Where does our support come from?

All too often we give thanks to our speech path, our fellow PWS (people who stutter), and our close friends for their patience and support; this includes before, during and after therapy.

Unfortunately, we usually forget to include those closest to us, our partners, other members of our immediate and extended families, and even our pets. 

Our partners are there 24/7, giving us encouragement and reminders, sometimes to the point of exhaustion and frustration, that we aren’t using our skills.  We’re ready to thank everyone else, but our families are often over-looked.  They have been there sharing our pain before therapy, having the patience trying to learn what we are learning through therapy,  and trying to get us to do what we should be doing after therapy. 

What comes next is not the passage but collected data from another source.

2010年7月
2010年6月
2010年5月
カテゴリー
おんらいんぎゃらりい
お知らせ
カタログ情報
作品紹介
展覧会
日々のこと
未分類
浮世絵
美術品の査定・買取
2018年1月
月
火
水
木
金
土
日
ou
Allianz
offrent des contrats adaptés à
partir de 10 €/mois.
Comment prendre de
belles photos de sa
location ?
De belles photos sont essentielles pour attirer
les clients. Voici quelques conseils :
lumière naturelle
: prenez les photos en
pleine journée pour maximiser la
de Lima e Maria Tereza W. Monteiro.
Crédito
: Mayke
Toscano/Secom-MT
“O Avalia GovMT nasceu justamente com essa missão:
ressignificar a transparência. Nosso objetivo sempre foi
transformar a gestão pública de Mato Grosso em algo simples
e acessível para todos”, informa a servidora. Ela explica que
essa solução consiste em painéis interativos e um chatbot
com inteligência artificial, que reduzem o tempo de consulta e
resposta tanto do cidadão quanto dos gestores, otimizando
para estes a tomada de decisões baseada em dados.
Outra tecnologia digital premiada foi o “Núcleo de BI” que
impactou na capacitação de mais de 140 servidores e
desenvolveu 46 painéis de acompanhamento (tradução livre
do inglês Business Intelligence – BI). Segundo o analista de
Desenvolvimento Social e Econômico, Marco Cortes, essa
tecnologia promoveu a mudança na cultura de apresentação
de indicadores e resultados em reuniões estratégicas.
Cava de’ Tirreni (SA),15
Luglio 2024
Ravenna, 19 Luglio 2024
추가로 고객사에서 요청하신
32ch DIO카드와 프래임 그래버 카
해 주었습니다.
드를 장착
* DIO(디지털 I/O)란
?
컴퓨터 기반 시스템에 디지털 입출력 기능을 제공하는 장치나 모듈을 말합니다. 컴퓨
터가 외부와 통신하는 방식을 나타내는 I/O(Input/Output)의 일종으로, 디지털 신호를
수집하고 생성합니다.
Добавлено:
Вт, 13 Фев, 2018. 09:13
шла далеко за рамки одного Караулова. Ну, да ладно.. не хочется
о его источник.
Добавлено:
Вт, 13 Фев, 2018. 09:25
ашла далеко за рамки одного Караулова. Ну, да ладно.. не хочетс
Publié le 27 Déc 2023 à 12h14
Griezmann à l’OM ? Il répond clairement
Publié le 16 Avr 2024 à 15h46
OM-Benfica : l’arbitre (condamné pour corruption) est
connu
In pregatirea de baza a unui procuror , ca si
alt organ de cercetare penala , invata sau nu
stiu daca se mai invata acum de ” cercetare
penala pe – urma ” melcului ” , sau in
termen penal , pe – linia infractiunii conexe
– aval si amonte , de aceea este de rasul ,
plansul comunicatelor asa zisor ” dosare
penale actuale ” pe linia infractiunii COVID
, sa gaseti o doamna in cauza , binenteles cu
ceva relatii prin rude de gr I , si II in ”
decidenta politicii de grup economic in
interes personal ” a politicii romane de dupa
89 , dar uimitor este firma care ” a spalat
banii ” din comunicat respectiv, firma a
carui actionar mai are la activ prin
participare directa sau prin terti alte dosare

And our pets.  How often have we stuttered when we call our pets by name (even after therapy)?  They come (or don’t come) as they see fit, but it isn’t because of the stutter; it’s because they are with us through thick and thin.  They don’t care if we stutter; they just care about us.

So to my immediate and extended families, and to my pets, I say ‘thank you’ for being there for me when I’m not even there for myself.   You have shown you care and for that, I am so grateful.  And I will try, but please be there to help me through the rough days, hours and minutes.

Published by Norm McEwen

My stutter began when I was 6 or 7, and have stuttered for the past 63 years (approx). I took speech therapy (so-called) from several people through public and high school - ranging from talking in rhyme to a metronone to being put under by hypnosis. It was only fter taking the 3-week intensive course at the Rehab Centre in Ottawa under Marie Poulos' guidance that I started to gain some degree of fluency and started to understand that the stutter was only a part of me, it wasn't the whole me.